Would CIL be chargeable on a conversion (e.g barn or garage conversion)?

Potentially, it could be CIL liable unless it can be demonstrated that it passes the ‘Vacancy Test’ to discount the liability. The Vacancy Test means that a building must have been in lawful use for at least a six month period in the previous three years.

Who is liable to pay the levy?

The responsibility to pay the levy rests with the ownership of land on which the liable development will be situated. Although liability rests with the landowner, the Regulations recognise that others involved in a development may wish to pay. To allow this, anyone can come forward and assume liability for the development.

How will local neighbourhoods benefit from CIL?

The CIL Regulations 2010 (as amended) state that 25% of CIL funds collected from a development will be passed directly to the parish council in which the development is located, if there is an adopted Neighbourhood Plan in place. The amount is reduced to 15% (capped at £100 per existing house) in areas without an adopted Neighbourhood Plan. The funds are to be spent on infrastructure projects of their choice.

How will CIL respond to factors such as inflation?

In calculating individual charges for the levy, charging authorities will be required to apply an annually updated index of inflation to keep the levy responsive to market conditions. The SDNP’s CIL calculator takes this into account.

Does CIL apply to applications to amend existing permissions?

Yes, assuming that the CIL charges apply to the type/s of development in question.

Is there a mechanism for the CIL to be spent outside of the charging authority?

Charging authorities may pass money to bodies outside their area to deliver infrastructure which will benefit the development of their area, such as the Environment Agency for flood defence.

How is the levy collected and can it be paid in instalments?

The levy’s charges become due from the date of commencement of a chargeable development. When planning permission is granted, the SDNPA will issue a liability notice setting out the amount of the levy and the payment procedure. It can be paid in instalments as set out in the SDNPA CIL Instalment Policy.

How will payment of the levy be enforced?

The levy’s charges are intended to be easily understood and easy to comply with. Most of those liable to pay the levy are expected to pay their liabilities without problem or delay. However, where there are problems in collecting the levy, charging authorities will have the means to penalise late payment. In cases of persistent non-compliance the regulations also enable collecting authorities to consider more direct action such as the issuing of a CIL Stop Notice or applying to the courts for seizure of assets to pay the outstanding monies or for custodial sentences.

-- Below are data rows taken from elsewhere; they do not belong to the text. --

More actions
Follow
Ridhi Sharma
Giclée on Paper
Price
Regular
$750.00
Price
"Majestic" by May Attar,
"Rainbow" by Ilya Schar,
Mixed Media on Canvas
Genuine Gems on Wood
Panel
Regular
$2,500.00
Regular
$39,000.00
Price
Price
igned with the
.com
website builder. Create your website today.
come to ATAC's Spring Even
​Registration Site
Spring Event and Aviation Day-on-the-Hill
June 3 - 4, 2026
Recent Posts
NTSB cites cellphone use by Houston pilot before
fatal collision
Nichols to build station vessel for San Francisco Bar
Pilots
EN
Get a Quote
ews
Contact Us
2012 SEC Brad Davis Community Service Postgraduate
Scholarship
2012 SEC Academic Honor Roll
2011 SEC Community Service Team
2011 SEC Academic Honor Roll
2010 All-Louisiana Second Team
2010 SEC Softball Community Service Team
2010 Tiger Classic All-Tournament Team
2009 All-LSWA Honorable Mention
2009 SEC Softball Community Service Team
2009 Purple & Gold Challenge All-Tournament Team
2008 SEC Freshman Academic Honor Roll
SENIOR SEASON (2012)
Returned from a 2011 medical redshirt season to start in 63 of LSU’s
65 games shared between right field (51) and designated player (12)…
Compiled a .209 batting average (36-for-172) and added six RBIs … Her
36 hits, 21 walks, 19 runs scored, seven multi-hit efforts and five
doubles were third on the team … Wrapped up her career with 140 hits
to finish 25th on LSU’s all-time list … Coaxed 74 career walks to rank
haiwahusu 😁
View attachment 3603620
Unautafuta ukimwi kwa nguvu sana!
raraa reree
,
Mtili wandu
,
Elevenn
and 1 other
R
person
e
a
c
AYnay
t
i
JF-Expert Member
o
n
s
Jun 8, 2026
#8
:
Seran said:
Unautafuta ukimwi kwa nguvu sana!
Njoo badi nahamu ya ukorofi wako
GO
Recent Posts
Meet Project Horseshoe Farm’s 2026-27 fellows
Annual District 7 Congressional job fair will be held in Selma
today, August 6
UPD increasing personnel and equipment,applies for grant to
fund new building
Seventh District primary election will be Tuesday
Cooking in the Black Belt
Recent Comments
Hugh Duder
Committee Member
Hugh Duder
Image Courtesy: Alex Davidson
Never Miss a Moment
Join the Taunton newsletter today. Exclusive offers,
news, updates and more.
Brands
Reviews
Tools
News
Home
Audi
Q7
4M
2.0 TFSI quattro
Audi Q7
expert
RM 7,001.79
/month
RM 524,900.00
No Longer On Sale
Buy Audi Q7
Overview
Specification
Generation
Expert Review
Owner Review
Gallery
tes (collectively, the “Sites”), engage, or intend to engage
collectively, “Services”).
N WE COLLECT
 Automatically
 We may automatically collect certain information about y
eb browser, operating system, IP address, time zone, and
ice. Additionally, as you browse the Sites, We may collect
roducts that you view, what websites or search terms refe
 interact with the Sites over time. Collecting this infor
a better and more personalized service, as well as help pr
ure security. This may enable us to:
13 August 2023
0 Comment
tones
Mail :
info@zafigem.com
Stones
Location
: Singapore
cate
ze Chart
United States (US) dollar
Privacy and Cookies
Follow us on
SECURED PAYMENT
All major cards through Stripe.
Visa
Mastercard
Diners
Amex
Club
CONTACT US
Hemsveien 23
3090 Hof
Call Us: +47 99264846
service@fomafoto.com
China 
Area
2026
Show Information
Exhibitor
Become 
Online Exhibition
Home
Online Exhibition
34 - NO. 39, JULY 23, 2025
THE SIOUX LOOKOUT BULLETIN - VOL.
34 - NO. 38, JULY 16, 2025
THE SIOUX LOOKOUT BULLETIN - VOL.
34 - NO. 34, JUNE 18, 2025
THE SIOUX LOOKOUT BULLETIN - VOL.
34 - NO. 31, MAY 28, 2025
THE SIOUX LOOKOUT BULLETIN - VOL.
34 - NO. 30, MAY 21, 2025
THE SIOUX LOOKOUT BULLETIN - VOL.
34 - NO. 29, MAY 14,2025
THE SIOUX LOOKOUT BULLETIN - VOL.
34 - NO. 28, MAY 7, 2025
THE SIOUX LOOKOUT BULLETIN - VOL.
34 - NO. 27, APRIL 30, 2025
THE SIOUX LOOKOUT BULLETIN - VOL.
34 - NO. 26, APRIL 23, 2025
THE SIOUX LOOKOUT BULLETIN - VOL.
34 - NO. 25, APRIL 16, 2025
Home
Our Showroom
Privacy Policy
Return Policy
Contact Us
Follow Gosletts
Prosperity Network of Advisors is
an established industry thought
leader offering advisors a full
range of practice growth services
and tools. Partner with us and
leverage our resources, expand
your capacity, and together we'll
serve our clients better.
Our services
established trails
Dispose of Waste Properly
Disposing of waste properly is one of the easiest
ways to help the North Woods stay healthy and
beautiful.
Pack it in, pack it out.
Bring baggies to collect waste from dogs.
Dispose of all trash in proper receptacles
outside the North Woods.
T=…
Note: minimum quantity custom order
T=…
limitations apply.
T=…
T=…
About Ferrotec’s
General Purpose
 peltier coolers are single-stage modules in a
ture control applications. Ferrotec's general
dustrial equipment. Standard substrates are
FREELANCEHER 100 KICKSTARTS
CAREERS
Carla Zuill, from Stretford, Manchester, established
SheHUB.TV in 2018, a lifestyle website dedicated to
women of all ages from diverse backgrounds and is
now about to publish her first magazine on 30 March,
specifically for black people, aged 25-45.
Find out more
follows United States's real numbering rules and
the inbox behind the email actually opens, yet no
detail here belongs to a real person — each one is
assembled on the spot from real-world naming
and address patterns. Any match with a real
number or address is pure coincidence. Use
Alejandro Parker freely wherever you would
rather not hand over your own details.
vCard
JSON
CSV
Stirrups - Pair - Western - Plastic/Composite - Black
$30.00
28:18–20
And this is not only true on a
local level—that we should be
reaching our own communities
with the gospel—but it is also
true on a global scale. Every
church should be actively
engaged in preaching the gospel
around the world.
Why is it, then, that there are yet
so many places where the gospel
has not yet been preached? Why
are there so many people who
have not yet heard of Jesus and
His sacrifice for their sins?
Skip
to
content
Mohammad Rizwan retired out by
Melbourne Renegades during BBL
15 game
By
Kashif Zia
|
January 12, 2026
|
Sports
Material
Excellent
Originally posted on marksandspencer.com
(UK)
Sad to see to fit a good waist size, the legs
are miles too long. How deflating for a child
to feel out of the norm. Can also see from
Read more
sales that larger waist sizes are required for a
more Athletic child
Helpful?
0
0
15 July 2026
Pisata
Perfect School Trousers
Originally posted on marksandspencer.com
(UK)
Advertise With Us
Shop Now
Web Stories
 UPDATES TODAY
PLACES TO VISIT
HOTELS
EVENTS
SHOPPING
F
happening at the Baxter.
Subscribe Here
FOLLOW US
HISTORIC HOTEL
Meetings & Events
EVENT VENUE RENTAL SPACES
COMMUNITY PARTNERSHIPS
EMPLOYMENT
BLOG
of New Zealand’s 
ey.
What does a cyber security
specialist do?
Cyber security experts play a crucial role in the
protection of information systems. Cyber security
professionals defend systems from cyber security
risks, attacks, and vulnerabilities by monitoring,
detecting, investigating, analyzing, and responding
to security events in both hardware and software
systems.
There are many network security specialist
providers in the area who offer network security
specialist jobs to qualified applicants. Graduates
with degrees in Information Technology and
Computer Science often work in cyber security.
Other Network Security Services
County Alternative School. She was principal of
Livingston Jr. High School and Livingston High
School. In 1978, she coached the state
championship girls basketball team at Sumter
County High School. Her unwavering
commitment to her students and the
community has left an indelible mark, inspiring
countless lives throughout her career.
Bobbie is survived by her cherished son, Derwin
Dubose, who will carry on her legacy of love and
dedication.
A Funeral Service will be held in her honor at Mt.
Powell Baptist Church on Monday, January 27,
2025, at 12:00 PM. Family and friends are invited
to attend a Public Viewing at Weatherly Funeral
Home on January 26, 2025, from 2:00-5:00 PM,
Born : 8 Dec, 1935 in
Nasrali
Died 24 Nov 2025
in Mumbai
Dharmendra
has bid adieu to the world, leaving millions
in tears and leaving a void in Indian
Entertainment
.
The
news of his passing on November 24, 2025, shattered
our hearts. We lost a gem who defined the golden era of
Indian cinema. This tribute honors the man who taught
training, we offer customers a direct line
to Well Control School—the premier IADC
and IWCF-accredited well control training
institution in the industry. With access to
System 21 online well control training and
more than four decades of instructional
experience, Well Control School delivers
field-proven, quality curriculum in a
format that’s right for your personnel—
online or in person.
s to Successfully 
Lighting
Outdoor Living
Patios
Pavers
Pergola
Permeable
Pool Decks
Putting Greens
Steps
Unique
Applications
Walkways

How will the levy be spent?

Charging authorities are required to spend the levy’s revenue on what they see as the infrastructure needed to support the development of their area. The assessment of ‘need’ will largely be informed by the Infrastructure Delivery Plan (IDP) published by each authority alongside their Local Plan. The levy is intended to focus on the provision of new or improved infrastructure and should not be used to remedy pre-existing deficiencies unless those deficiencies will be made more severe by new development.
Unlike contributions collected through S106 agreements there is no time constraint for the spending of monies collected through CIL.

Will affordable housing/shared ownership be liable for CIL?

Affordable housing including shared ownership is residential development so it is liable to pay the CIL. However, it is eligible for 100% relief from the CIL, providing it remains as social housing for a period of seven years from commencement (but this exemption is not automatic, and must be applied for). If the housing ceases to remain as social housing within seven years the CIL will be liable.

How will CIL be monitored?

To ensure that the levy is open and transparent, charging authorities must prepare short reports on the levy for the previous financial year which must be placed on their websites by 31st December each year. These reports will set out how much revenue from the levy has been received, what it has been spent on and how much is left. This report will be within the Authority’s Monitoring Report (AMR).